During the Senate's debate over giving $2 billion more to the "cash for clunkers" car rebate program, John McCain (R-AZ) quipped that "cash for refrigerators" might be next in line.
Does McCain know that it's already happening -- with a much bigger environmental boost than the auto version?
In Michigan, the Detroit Free Press reports today that refrigerator recycling programs have taken more than 1,000 power-swigging models off residents' hands in less than two months, distributing a $50 rebate for each trade-in.
Similar refrigerator-rebate programs are also succeeding in New Jersey, Vermont, and Massachusetts.
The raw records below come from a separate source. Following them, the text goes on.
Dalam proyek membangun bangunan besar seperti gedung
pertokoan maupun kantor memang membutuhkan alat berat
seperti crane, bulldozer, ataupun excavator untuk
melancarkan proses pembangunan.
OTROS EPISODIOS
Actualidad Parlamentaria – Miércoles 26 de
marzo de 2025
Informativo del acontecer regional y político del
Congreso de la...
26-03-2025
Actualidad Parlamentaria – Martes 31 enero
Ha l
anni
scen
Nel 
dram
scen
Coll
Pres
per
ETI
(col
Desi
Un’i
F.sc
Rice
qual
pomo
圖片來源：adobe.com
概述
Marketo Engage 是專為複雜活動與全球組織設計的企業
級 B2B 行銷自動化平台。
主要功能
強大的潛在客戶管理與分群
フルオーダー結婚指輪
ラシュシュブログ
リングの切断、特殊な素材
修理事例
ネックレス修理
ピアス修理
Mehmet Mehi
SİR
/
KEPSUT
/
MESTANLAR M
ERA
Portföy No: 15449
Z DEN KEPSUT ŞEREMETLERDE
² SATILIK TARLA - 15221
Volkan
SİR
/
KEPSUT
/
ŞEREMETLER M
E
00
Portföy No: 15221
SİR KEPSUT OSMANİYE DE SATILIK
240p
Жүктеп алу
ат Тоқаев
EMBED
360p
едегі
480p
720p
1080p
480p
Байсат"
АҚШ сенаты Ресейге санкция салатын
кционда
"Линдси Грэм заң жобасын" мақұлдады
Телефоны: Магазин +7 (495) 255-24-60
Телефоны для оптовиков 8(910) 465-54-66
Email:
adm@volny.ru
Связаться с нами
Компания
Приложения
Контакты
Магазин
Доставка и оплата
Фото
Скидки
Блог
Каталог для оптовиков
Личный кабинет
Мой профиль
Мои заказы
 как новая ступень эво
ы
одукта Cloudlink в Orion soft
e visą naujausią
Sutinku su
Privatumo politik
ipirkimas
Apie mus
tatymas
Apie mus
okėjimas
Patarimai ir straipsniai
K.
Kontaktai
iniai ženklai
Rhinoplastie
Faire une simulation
Here's where the superiority to "cash for clunkers" comes in: The car rebates, which run as high as $4,500 per purchase, ultimately cost taxpayers around $160 per ton of carbon dioxide removed from the atmosphere, assuming that current patterns of fuel-efficiency improvement hold.
But "cash for refrigerators" programs typically offer between $25 and $50 for the removal of old fridges that emit chlorofluorocarbons (CFCs), the chemicals behind the growing ozone hole that were eliminated from home appliances in the 1990s.
Ridding a home of a CFC-spewing fridge removes about five tons of carbon dioxide from the atmosphere, recycler Sam Sirkin told the New York Times last week. That works out to a cost of $10 per ton for the richest refrigerator rebate program -- more than 10 times cheaper than "cash for clunkers."